● **EXERCISE DETAILS**
Retrieve every line of the data holding the word "síce".

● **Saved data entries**
=-=-=-=-=
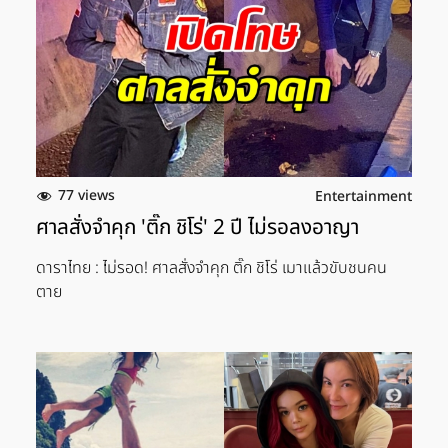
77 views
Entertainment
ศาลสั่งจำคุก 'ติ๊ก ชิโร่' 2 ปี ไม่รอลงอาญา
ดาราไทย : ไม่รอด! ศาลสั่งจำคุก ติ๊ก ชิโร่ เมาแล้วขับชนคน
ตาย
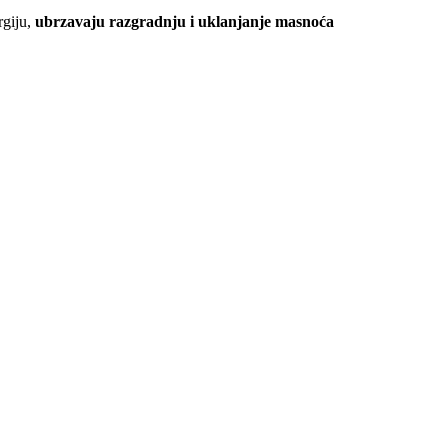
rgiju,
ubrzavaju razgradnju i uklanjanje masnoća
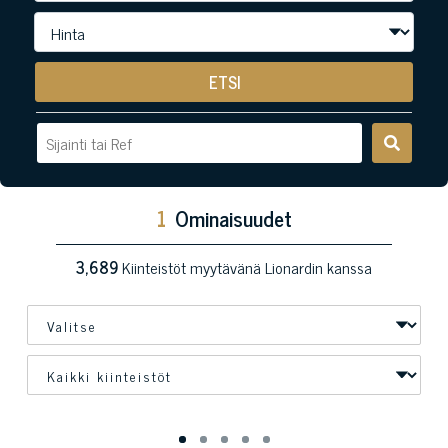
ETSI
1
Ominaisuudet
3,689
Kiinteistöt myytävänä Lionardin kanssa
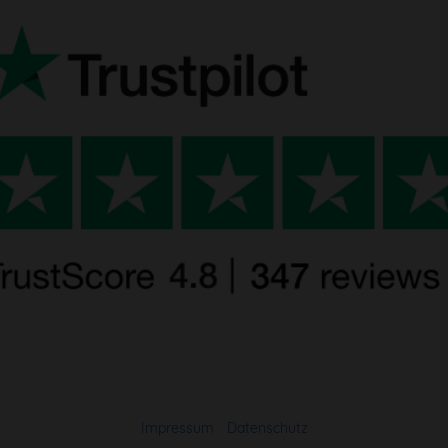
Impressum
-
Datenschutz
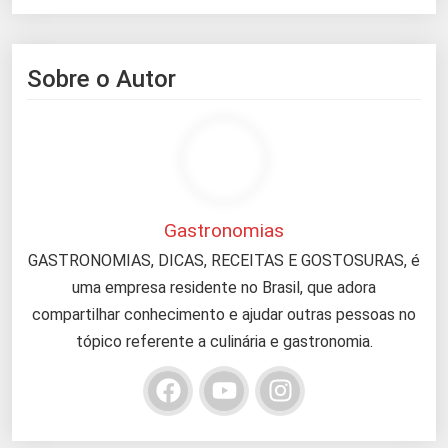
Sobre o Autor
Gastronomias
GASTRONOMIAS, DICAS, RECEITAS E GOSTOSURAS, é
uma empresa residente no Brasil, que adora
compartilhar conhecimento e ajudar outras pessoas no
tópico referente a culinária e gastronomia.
=-=-=-=-=
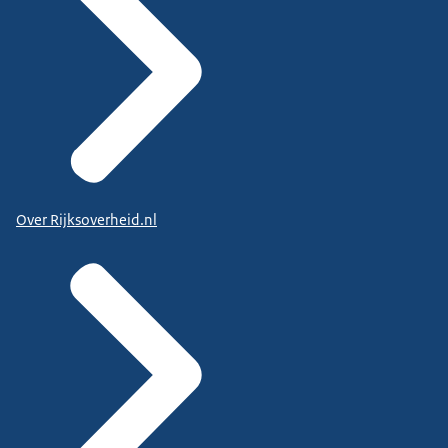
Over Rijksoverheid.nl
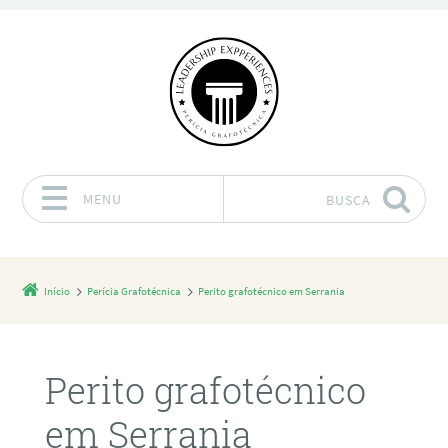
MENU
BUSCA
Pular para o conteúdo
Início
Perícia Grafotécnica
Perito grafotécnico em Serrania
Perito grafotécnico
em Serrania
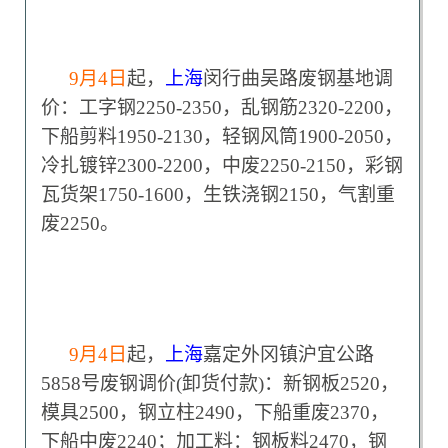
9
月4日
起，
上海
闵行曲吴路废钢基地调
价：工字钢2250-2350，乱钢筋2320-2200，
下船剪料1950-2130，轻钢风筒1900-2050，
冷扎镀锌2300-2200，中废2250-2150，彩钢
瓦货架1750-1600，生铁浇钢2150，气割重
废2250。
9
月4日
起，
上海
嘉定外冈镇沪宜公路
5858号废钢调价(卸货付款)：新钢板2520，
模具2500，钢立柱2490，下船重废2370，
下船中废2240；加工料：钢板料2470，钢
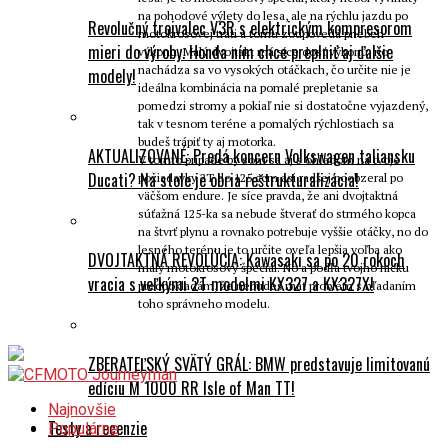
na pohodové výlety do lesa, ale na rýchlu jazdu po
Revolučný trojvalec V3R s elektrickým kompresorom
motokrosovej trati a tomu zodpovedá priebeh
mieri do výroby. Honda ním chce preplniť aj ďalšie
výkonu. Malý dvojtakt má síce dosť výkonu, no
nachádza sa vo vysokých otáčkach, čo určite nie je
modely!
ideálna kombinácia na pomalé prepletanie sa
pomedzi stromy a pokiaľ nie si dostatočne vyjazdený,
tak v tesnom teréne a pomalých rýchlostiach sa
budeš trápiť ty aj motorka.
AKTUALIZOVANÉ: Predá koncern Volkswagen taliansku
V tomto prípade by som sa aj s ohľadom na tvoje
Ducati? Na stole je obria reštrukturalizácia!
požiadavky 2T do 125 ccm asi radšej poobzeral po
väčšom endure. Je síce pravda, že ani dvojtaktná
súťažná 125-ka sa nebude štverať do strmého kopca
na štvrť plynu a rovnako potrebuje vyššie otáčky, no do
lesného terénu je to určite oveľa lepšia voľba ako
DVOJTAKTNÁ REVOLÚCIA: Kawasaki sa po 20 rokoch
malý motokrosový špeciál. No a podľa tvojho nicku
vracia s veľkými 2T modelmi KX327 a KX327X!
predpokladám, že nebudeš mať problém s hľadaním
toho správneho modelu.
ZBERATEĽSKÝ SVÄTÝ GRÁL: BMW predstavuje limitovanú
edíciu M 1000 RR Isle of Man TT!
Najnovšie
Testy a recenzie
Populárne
=-=-=-=-=
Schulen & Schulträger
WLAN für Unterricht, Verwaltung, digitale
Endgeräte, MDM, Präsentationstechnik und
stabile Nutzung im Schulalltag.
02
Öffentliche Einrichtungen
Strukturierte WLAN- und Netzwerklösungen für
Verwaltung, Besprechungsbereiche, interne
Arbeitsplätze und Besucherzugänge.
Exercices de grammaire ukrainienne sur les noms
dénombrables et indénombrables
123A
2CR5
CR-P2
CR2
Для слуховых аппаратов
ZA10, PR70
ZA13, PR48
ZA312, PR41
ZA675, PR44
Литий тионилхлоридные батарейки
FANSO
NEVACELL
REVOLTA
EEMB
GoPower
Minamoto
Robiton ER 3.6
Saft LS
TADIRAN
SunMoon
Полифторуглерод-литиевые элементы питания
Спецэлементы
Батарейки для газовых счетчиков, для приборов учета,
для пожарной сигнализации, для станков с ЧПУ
=-=-=-=-=
● **OUTPUT OF THE TASK**
výkonu. Malý dvojtakt má síce dosť výkonu, no
väčšom endure. Je síce pravda, že ani dvojtaktná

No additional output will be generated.